ペニシリンアレルギーの記録が抗菌薬の費用と入院期間に及ぼす影響:単一施設後向き観察コホート研究

2020.09.30

Impact of penicillin allergy records on antibiotic costs and length of hospital stay: a single-centre observational retrospective cohort
N. Powell*, K. Honeyford, J. Sandoe
*Royal Cornwall Hospital Trust, UK
Journal of Hospital Infection (2020) 106, 35-42


緒言
通常、ペニシリンアレルギーの記録がある患者は非ペニシリン系抗菌薬を処方され、健康上の転帰もより悪い。
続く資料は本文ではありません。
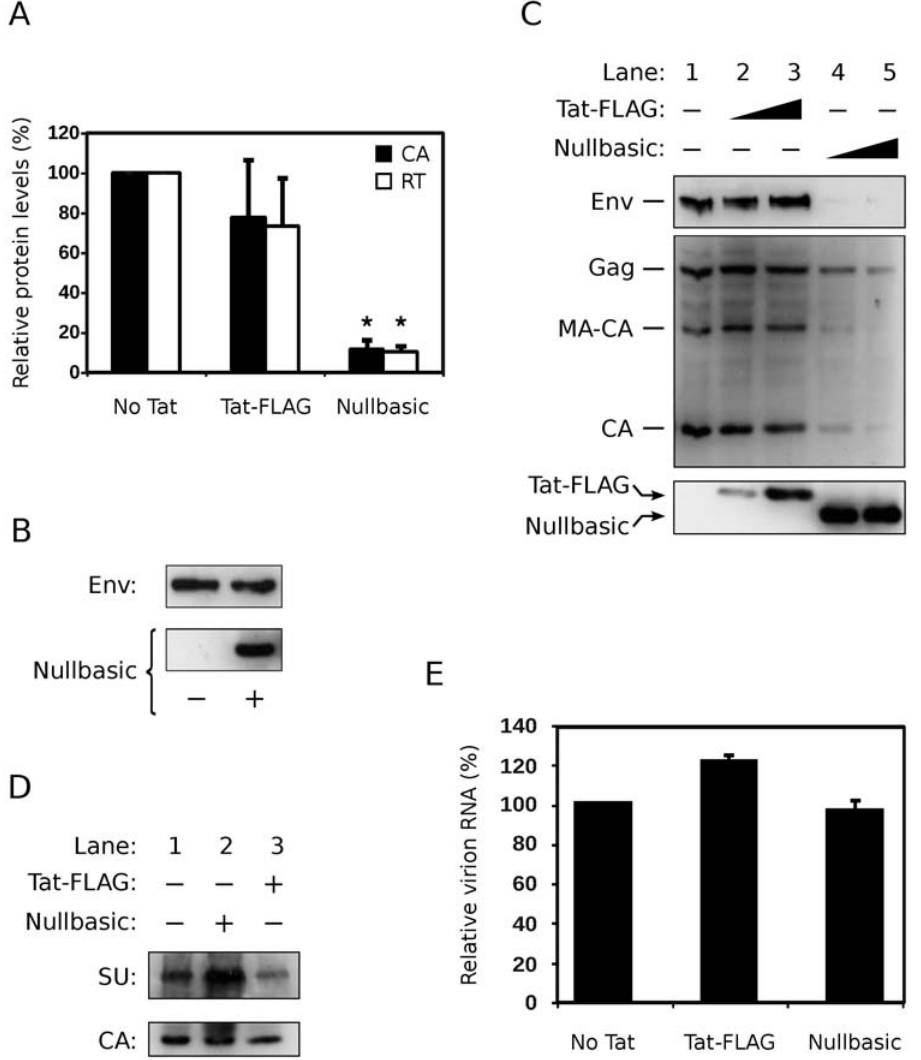
Figure 3. Nullbasic inhibits HIV-1 virion production but not composition. ( A ) Virions produced in HEK293T cells co-transfected with 1:4 molar ratios of HIV-1 plasmid (pGCH) to Tat-FLAG, Nullbasic or empty vector (pcDNA3.1 + ; ‘‘No Tat’’) plasmids were assayed for capsid (CA) and reverse transcriptase (RT) concentrations. The CA (black columns) and RT (white columns) concentrations are shown. Columns represent the means and standard deviations of four independent experiments and are expressed as a percentage of the ‘‘No Tat’’ sample. Asterisks indicate significant differences ( p , 0.025, Welch’s t -test) in CA andRT concentrations between Nullbasic andTat-FLAG samples. ( B ) HEK293T cells transfected with a reporter plasmid that expresses Rev-independent Env from the CMV/LTR hybrid promoter of pGCH were co-expressed with (lane 2) or without (lane 1) Nullbasic. Env and Nullbasic were detected by immunoblotting with anti-gp120 and anti-FLAG antibodies, respectively. ( C ) Cell lysates from HEK293T cells expressing pGCH provirus alone (lane 1) or co-expressing either Tat-FLAG (lanes 2 and3; 1:2 and1:4 molar ratios, respectively) or Nullbasic (lanes 4 and 5; 1:2 and 1:4 molar ratios, respectively) were immunoblotted with a monoclonal antibody against HIV-1 SU (upper panel), anti-serum against HIV (middle panel) and a monoclonal antibody against FLAG (lower panel). A b -galactosidase expression plasmid was included in all transfections and western blotting was performed on lysates normalised for b -galactosidase activity. ( D ) Culture supernatants were collected from HEK293T cells expressing pGCH alone (lane 1) or co-expressing either Nullbasic (lane 2) or Tat-FLAG (lane 3). Virions in the supernatants were concentrated by ultracentrifugation before samples containing 50 ng of total CA were immunoblotted with anti-gp120 and anti-CA antibodies. Data in B, C and D are representative of three independent experiments. ( E ) Packaged genomic RNA was isolated from virions produced by HEK293T cells expressing pGCH co-transfected with empty vector (pcDNA3.1 + ; ‘‘No Tat’’) or co-expressing Tat-FLAG or Nullbasic before being quantitated by RT-PCR. The means and standard deviations of two experiments performed in duplicate on independent virus stocks are shown, with values expressed as a percentage of the ‘‘No Tat’’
本研究ではペニシリンアレルギーの記録が抗菌薬治療の費用と患者の入院期間に及ぼす影響を調査した。
方法
750 床の英国の病院 1 施設において、2016 年 4 月から 2018 年 3 月の間に全身投与の抗菌薬を処方された患者が本研究に含まれた。以下のデータは患者ごとに抽出された(すなわち、年齢、性別、併存疾患、治療を受けた感染症、抗菌薬の使用量[1 日服用量]、入院期間、ペニシリンアレルギーの状態)。ペニシリンアレルギーが記録された患者と抗菌薬の総費用、総入院期間との間の関連性を明らかにするために、多変量対数線形モデリングを使用した。上記のモデルを用いて、ペニシリンアレルギーの記録を「削除する」患者の総費用と総入院日数の見込まれる削減を推定した。
結果
ペニシリンアレルギーの記録は入院患者の 14.3%に存在し、非ペニシリン系抗菌薬の処方の増加に関連していた。ペニシリンアレルギーの記録がない患者と比較すると抗菌薬の費用は 28.4%増え、入院期間は 5.5%長かった。ペニシリンアレルギーの記録がある患者の余分な抗菌薬の支出は 10,637 ポンド(抗菌薬の年間支出の 2.61%)、余分な入院日数は 3,522 日(年間入院日数の 3.87%)を占めた。自己申告のペニシリンアレルギーの記録がある患者のうち 50%の記録を削除することで抗菌薬の費用を推定 5,501 ポンド節減でき、余分な入院日数の短縮により 503,932 ポンド削減できる可能性がある。
結論
患者の自己申告のアレルギー記録を削除することにより、抗菌薬の費用を削減できる可能性があるが、余分な入院日数の削減が費用への最大の影響をもたらす。
サマリー原文(英語)はこちら
監訳者コメント
本論文は、ペニシリンアレルギーの記載をやめる提案をしている。研究者らの予測では、「自己申告のペニシリンアレルギー」の記録を半分削除することで抗菌薬費用を 75 万円、入院関連で 7 千万円の削減になるとしている。「ペニシリンアレルギー」の定義を見直す必要はあるが、治療成績にもよい影響を与える可能性があると思われた。